:: EXERCISE MATERIAL ::
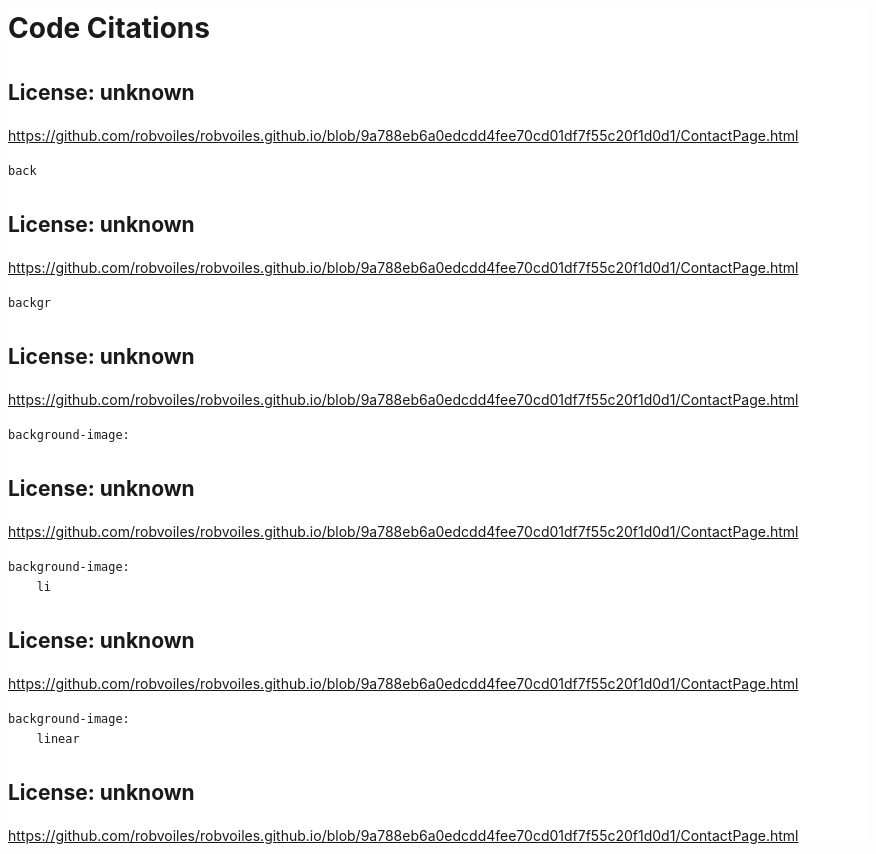# Code Citations

## License: unknown
https://github.com/robvoiles/robvoiles.github.io/blob/9a788eb6a0edcdd4fee70cd01df7f55c20f1d0d1/ContactPage.html

```
back
```


## License: unknown
https://github.com/robvoiles/robvoiles.github.io/blob/9a788eb6a0edcdd4fee70cd01df7f55c20f1d0d1/ContactPage.html

```
backgr
```


## License: unknown
https://github.com/robvoiles/robvoiles.github.io/blob/9a788eb6a0edcdd4fee70cd01df7f55c20f1d0d1/ContactPage.html

```
background-image: 
```


## License: unknown
https://github.com/robvoiles/robvoiles.github.io/blob/9a788eb6a0edcdd4fee70cd01df7f55c20f1d0d1/ContactPage.html

```
background-image: 
    li
```


## License: unknown
https://github.com/robvoiles/robvoiles.github.io/blob/9a788eb6a0edcdd4fee70cd01df7f55c20f1d0d1/ContactPage.html

```
background-image: 
    linear
```


## License: unknown
https://github.com/robvoiles/robvoiles.github.io/blob/9a788eb6a0edcdd4fee70cd01df7f55c20f1d0d1/ContactPage.html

:: INSTRUCTIONS FOR THE TASK ::
Please print out the entries above exactly. The pictures stay out.

:: RESPONSE BELOW ::
# Code Citations

## License: unknown
https://github.com/robvoiles/robvoiles.github.io/blob/9a788eb6a0edcdd4fee70cd01df7f55c20f1d0d1/ContactPage.html

```
back
```


## License: unknown
https://github.com/robvoiles/robvoiles.github.io/blob/9a788eb6a0edcdd4fee70cd01df7f55c20f1d0d1/ContactPage.html

```
backgr
```


## License: unknown
https://github.com/robvoiles/robvoiles.github.io/blob/9a788eb6a0edcdd4fee70cd01df7f55c20f1d0d1/ContactPage.html

```
background-image: 
```


## License: unknown
https://github.com/robvoiles/robvoiles.github.io/blob/9a788eb6a0edcdd4fee70cd01df7f55c20f1d0d1/ContactPage.html

```
background-image: 
    li
```


## License: unknown
https://github.com/robvoiles/robvoiles.github.io/blob/9a788eb6a0edcdd4fee70cd01df7f55c20f1d0d1/ContactPage.html

```
background-image: 
    linear
```


## License: unknown
https://github.com/robvoiles/robvoiles.github.io/blob/9a788eb6a0edcdd4fee70cd01df7f55c20f1d0d1/ContactPage.html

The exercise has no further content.